Compliance Warning: Reducing a worker’s hours or altering working conditions to offset the wage increase is classified as an unfair labour practice and is actionable at the CCMA.

3. The Financial Reality for Domestic Workers: The "Living Wage" Gap

While the 5.0% increase is welcomed, the NMW remains fundamentally a "poverty wage" when measured against the actual cost of living for a typical family in South Africa.

The Poverty Line Deficit

Data from the Pietermaritzburg Economic Justice and Dignity Group (PMBEJD) highlights the stark deficit facing workers:

  • Monthly NMW Income (21 days, 8 hours/day): R4,836.72
  • Average Household Food Basket (Jan 2026): R5,401.44
  • The Deficit: A full-time domestic worker's minimum wage falls R564.72 short of just covering the basic nutritional requirements for a family, before transport, electricity, or education costs are considered.

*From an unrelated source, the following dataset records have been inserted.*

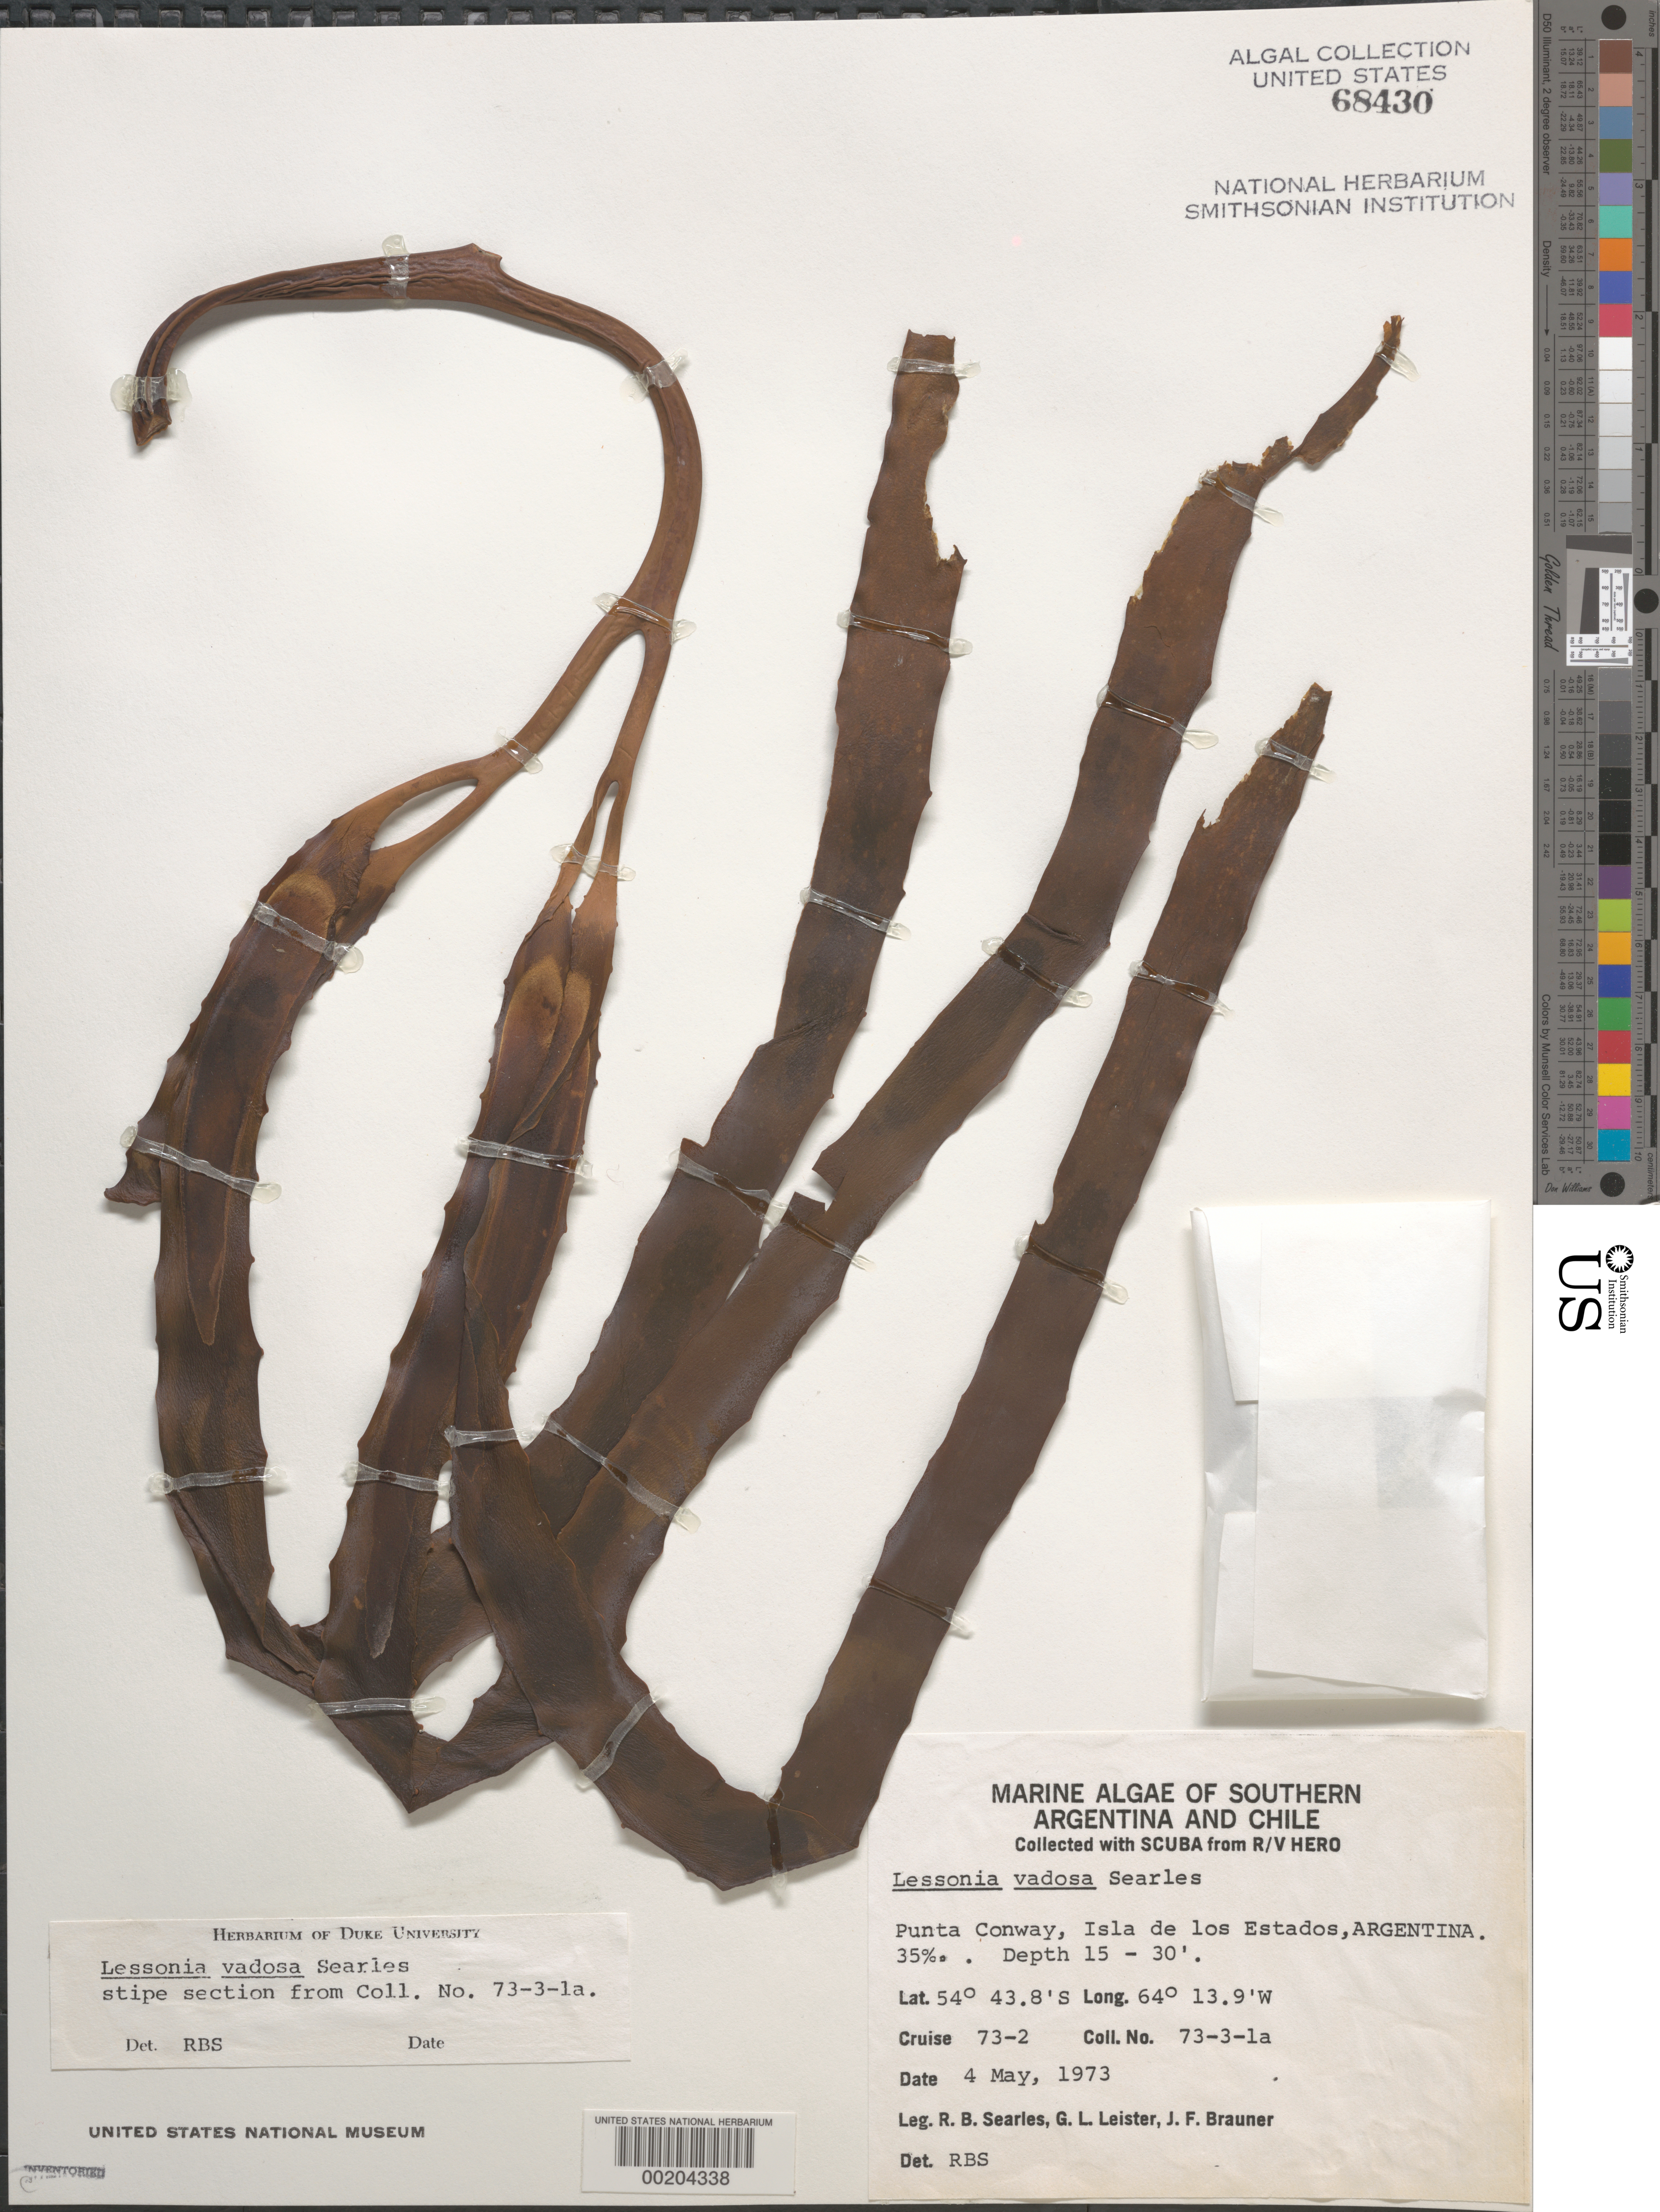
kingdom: Chromista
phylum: Ochrophyta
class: Phaeophyceae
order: Laminariales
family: Lessoniaceae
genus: Lessonia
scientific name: Lessonia flavicans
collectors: R. Searles, G. Leister & J. F. Brauner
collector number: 73-3-1a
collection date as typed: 04 May 1973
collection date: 1973-05-04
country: Argentina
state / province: Tierra del Fuego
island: Isla de los Estados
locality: Punta Conway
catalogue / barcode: US 68430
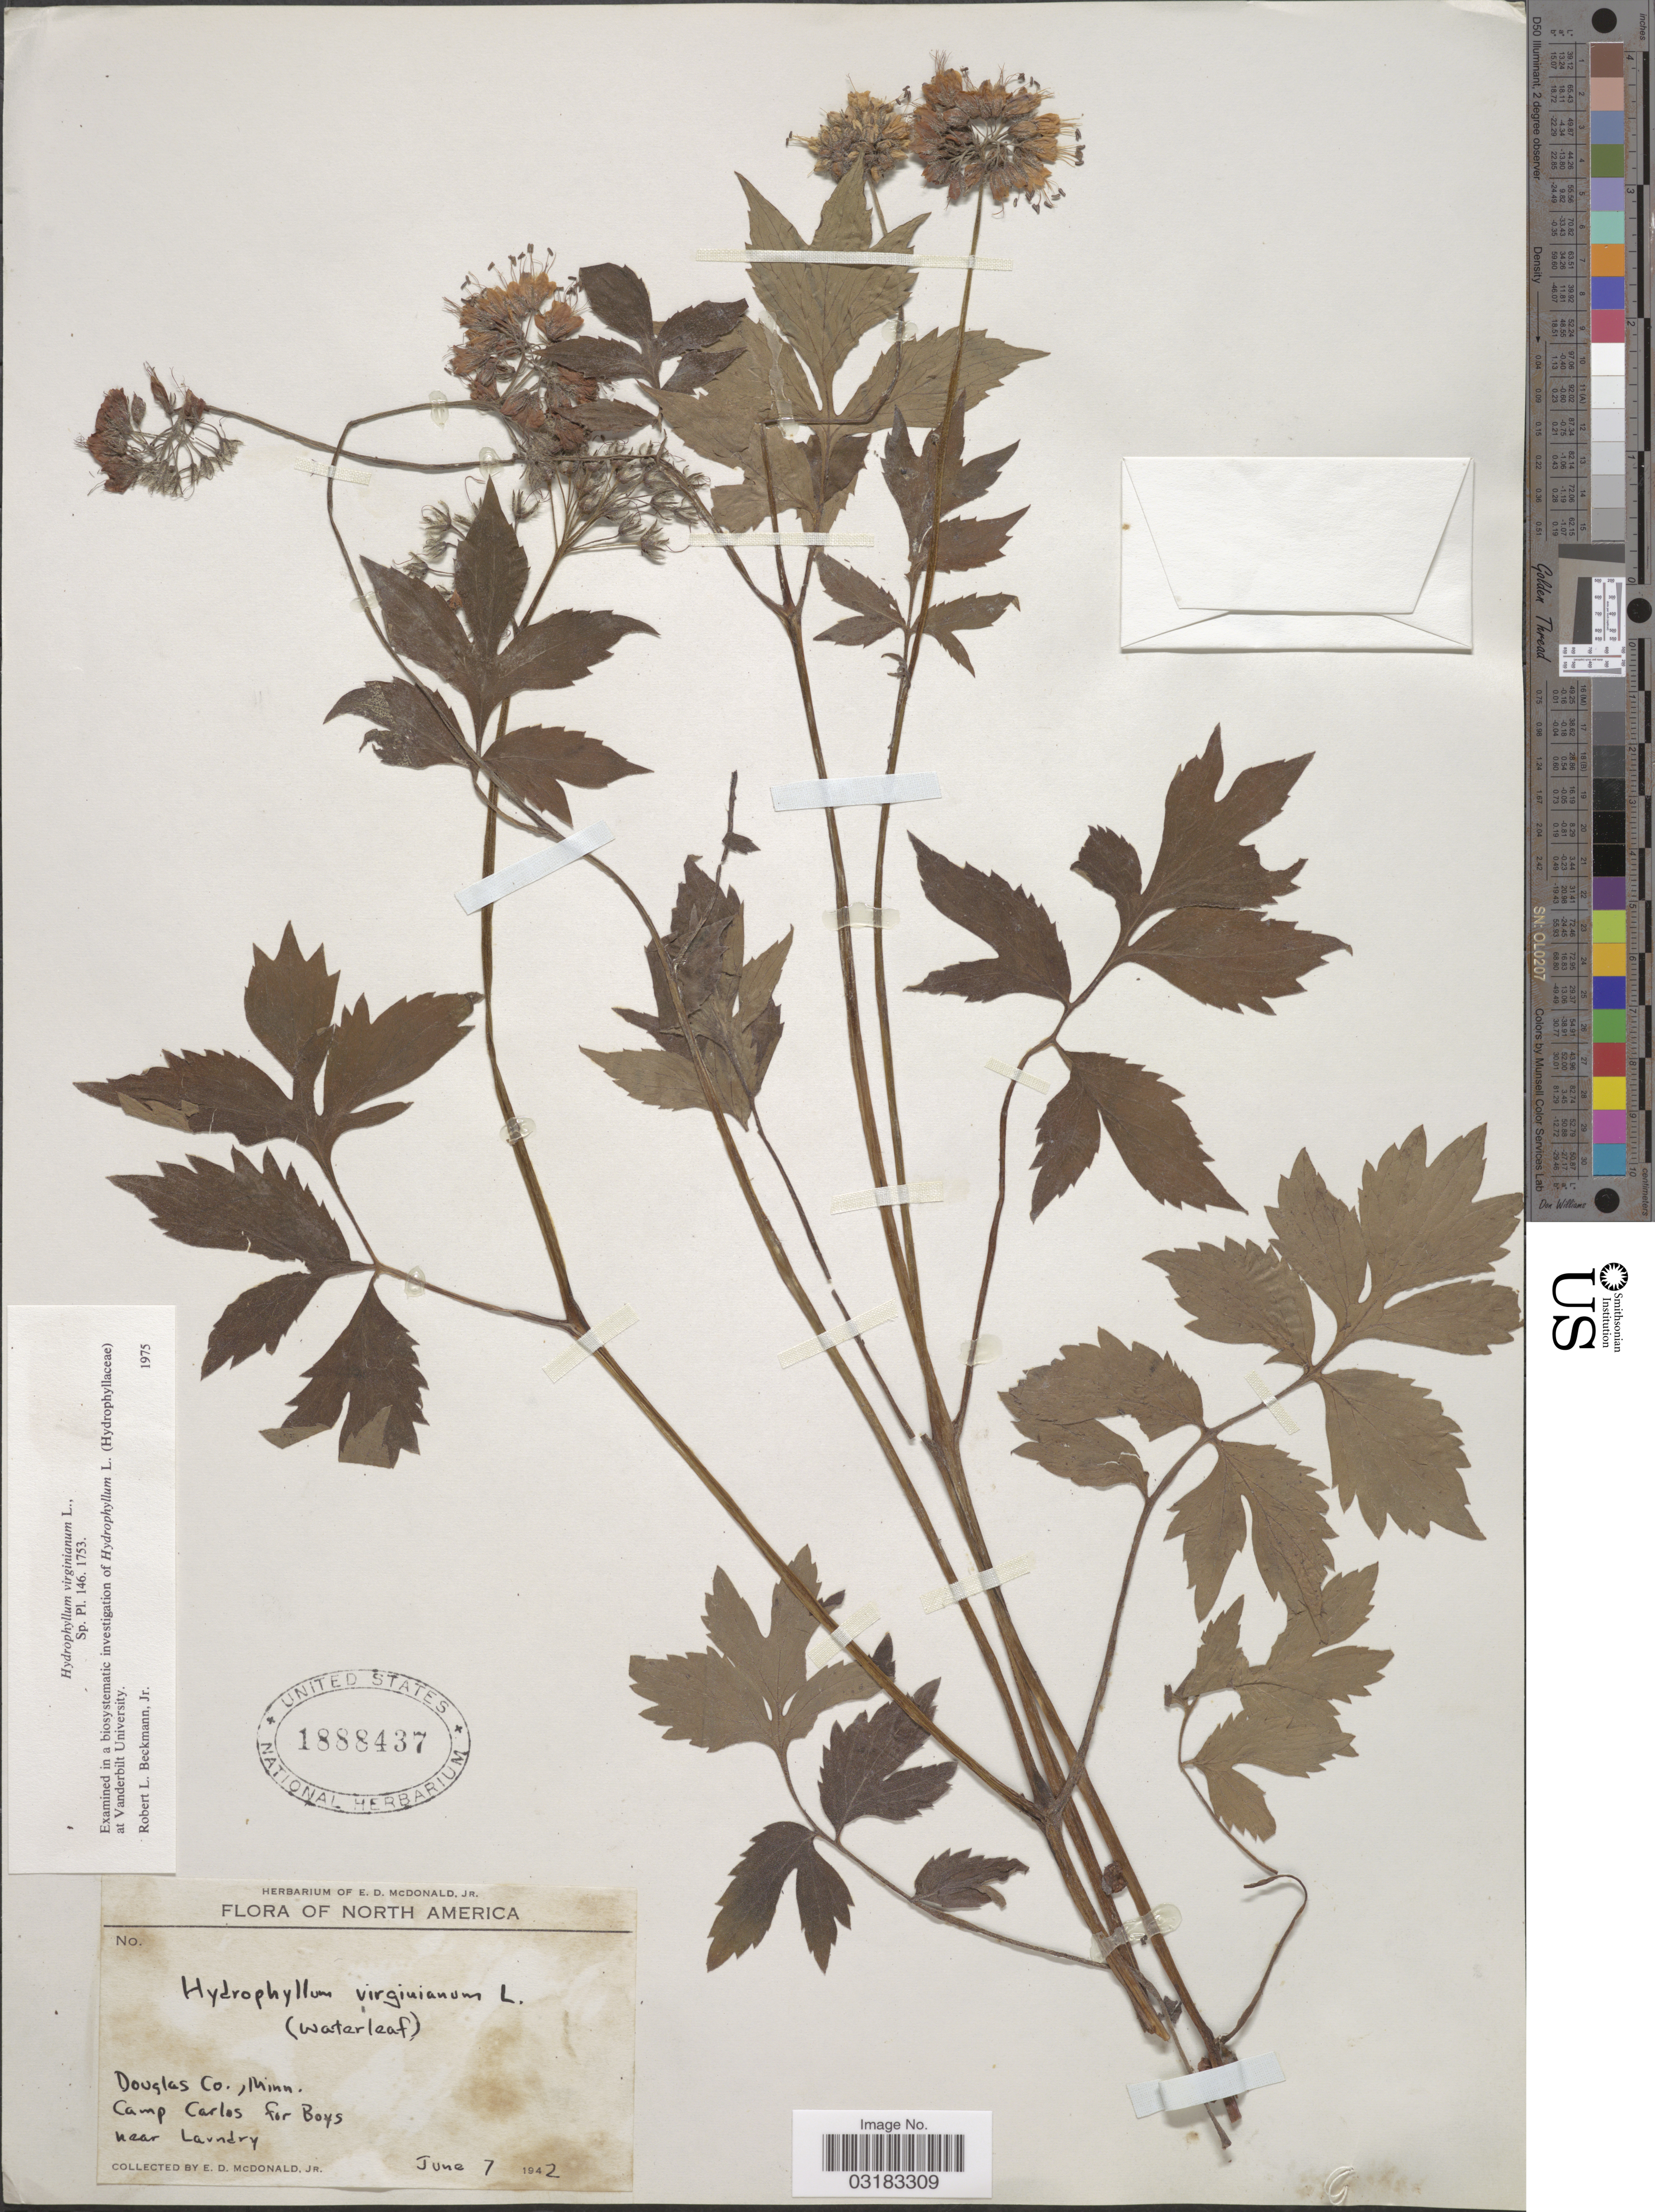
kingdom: Plantae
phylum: Tracheophyta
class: Magnoliopsida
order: Boraginales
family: Hydrophyllaceae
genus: Hydrophyllum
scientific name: Hydrophyllum virginianum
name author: L.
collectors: E. D. McDonald Jr.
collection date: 1942-06-07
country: United States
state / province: Minnesota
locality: Douglas Co. Camp carlos for Boys near Laundry.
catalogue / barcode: US 1888437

Given that a single domestic worker's wage often supports nearly four dependents, the per capita income remains well below the official Lower-Bound Poverty Line.

The Two-Tier Problem: Compliance vs. Reality

The effectiveness of the R30.23 rate is undermined by a severe compliance gap. Statistics South Africa and other leading service providers in the South African ecosystem consistently report that the median earnings for domestic workers are significantly lower than the legal minimum.

Suggesting that nearly half of the workforce is paid illegal wages. Fear of job loss often prevents vulnerable workers from reporting non-compliant employers, meaning the NMW remains a legal theory rather than a lived reality for many.

4. Conclusion: Progress but not prosperity 

The 2026 NMW adjustment is a political and social success, cementing the dignity and equal value of domestic labour through full wage parity. However, it is an economic failure in that it has not yet secured a Decent Standard of Living for the workers it seeks to protect.

Employers are encouraged to fully comply with the new rates, register for UIF and COIDA, and provide written employment contracts. For workers, the increase provides a necessary buffer against inflation, yet the battle for a true living wage—one that covers food, transport, and basic utilities—continues. Structural solutions, such as subsidized transport and a comprehensive social wage, are required to truly transform the financial health of South Africa’s domestic workforce.